US businesses spend more on wellness programs, but most don't measure results
Monday, January 10, 2011
Press release from the issuing company
New York – Despite spending more on employee wellness programs in 2010, only 37 percent of U.S. employers actually measure their program's effectiveness, a global survey released today indicates.
"WORKING WELL: A Global Survey of Health Promotion and Workplace Wellness Strategies," released by Buck Consultants, A Xerox Company, found that employers spent 35 percent more – about $220 – on each employee who participated in a wellness program compared to 2009.
These results were among the key findings of Buck's fourth annual global wellness survey which analyzed responses from more than 1,200 organizations in 47 countries representing more than 13 million employees.
"Organizations that measure the impact of their wellness programs are more successful at improving their employees' health and overall wellness," said Barry Hall, a Buck principal who directed the survey. "However, many simply don't know how to measure their results, or they don't have the resources to do so."
Wellness programs continued to gain momentum this year among U.S.-based organizations as a key strategy to reduce the cost of providing health care, improve worker productivity, and reduce absenteeism. Globally, improving productivity is the most important objective for wellness programs, with improving workforce morale and engagement rising from the third to the second most important objective.

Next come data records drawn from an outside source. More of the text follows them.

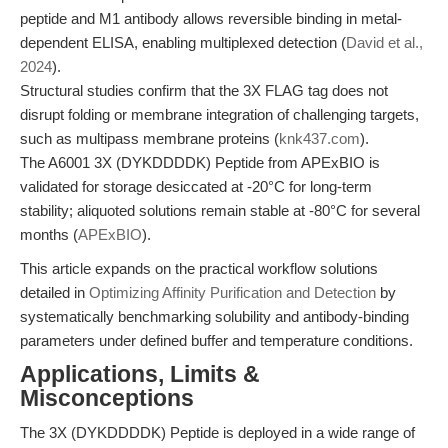
peptide and M1 antibody allows reversible binding in metal-
dependent ELISA, enabling multiplexed detection (
David et al.,
2024
).
Structural studies confirm that the 3X FLAG tag does not
disrupt folding or membrane integration of challenging targets,
such as multipass membrane proteins (
knk437.com
).
The A6001 3X (DYKDDDDK) Peptide from APExBIO is
validated for storage desiccated at -20°C for long-term
stability; aliquoted solutions remain stable at -80°C for several
months (
APExBIO
).
This article expands on the practical workflow solutions
detailed in
Optimizing Affinity Purification and Detection
by
systematically benchmarking solubility and antibody-binding
parameters under defined buffer and temperature conditions.
Applications, Limits &
Misconceptions
The 3X (DYKDDDDK) Peptide is deployed in a wide range of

Among U.S. respondents, 40 percent have measured how wellness programs affect the cost of providing health care benefits to their employees. Of those, 45 percent report success in slowing health care cost increases, with a typical reduction of two to five percentage points per year.
The U.S. results contrast with results in other regions on the health risks that drive wellness programs. Globally, reducing workplace stress is the top driver of wellness programs, particularly in Canada, Europe, Asia, Australia, the Middle East, and Africa. In the United States, the lack of physical activity is the top driver, and stress ranks much lower (sixth) as a health risk targeted by these programs.

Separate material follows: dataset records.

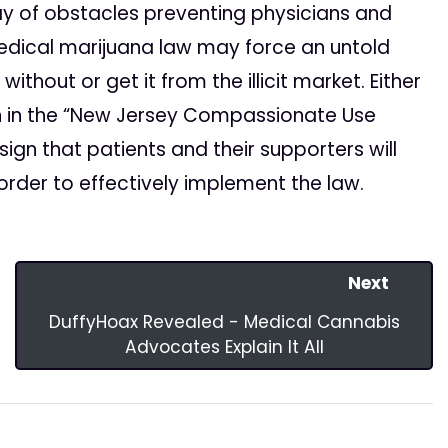
 of obstacles preventing physicians and
medical marijuana law may force an untold
thout or get it from the illicit market. Either
on in the “New Jersey Compassionate Use
sign that patients and their supporters will
 order to effectively implement the law.
Next
DuffyHoax Revealed - Medical Cannabis
Advocates Explain It All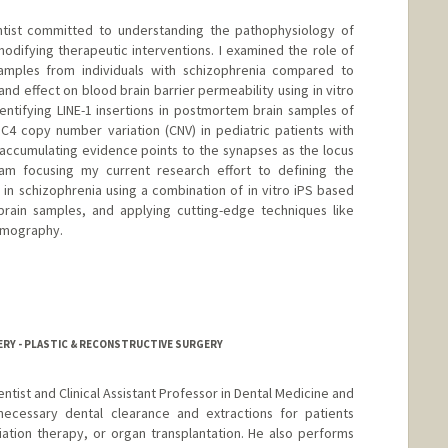
ientist committed to understanding the pathophysiology of
modifying therapeutic interventions. I examined the role of
 samples from individuals with schizophrenia compared to
 and effect on blood brain barrier permeability using in vitro
entifying LINE-1 insertions in postmortem brain samples of
 C4 copy number variation (CNV) in pediatric patients with
accumulating evidence points to the synapses as the locus
 am focusing my current research effort to defining the
 in schizophrenia using a combination of in vitro iPS based
ain samples, and applying cutting-edge techniques like
tomography.
i
ERY - PLASTIC & RECONSTRUCTIVE SURGERY
Dentist and Clinical Assistant Professor in Dental Medicine and
ecessary dental clearance and extractions for patients
iation therapy, or organ transplantation. He also performs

Other key findings of Buck's wellness study include:
- Globally, 66 percent of respondents have a formal wellness strategy, a significant increase from 49 percent in 2007.
- Wellness programs are most prevalent in North America, where 74 percent of responding employers offer them.
- Eleven percent of U.S. respondents spend more than $500 per employee per year on wellness rewards, with the largest rewards reported at $3,000 per employee.
- The fastest-growing components of wellness programs are technology-driven tools. In three years, employers around the world expect a six-fold increase in their use of mobile technology – such as smartphones – to support employee wellness initiatives.
Additional issues covered by Buck's global survey include program design, organizational ownership of wellness programs, and communication strategies.
Buck Consultants' survey was conducted in association with Pfizer, CIGNA, Wolf Kirsten International Health Consulting, and WorldatWork.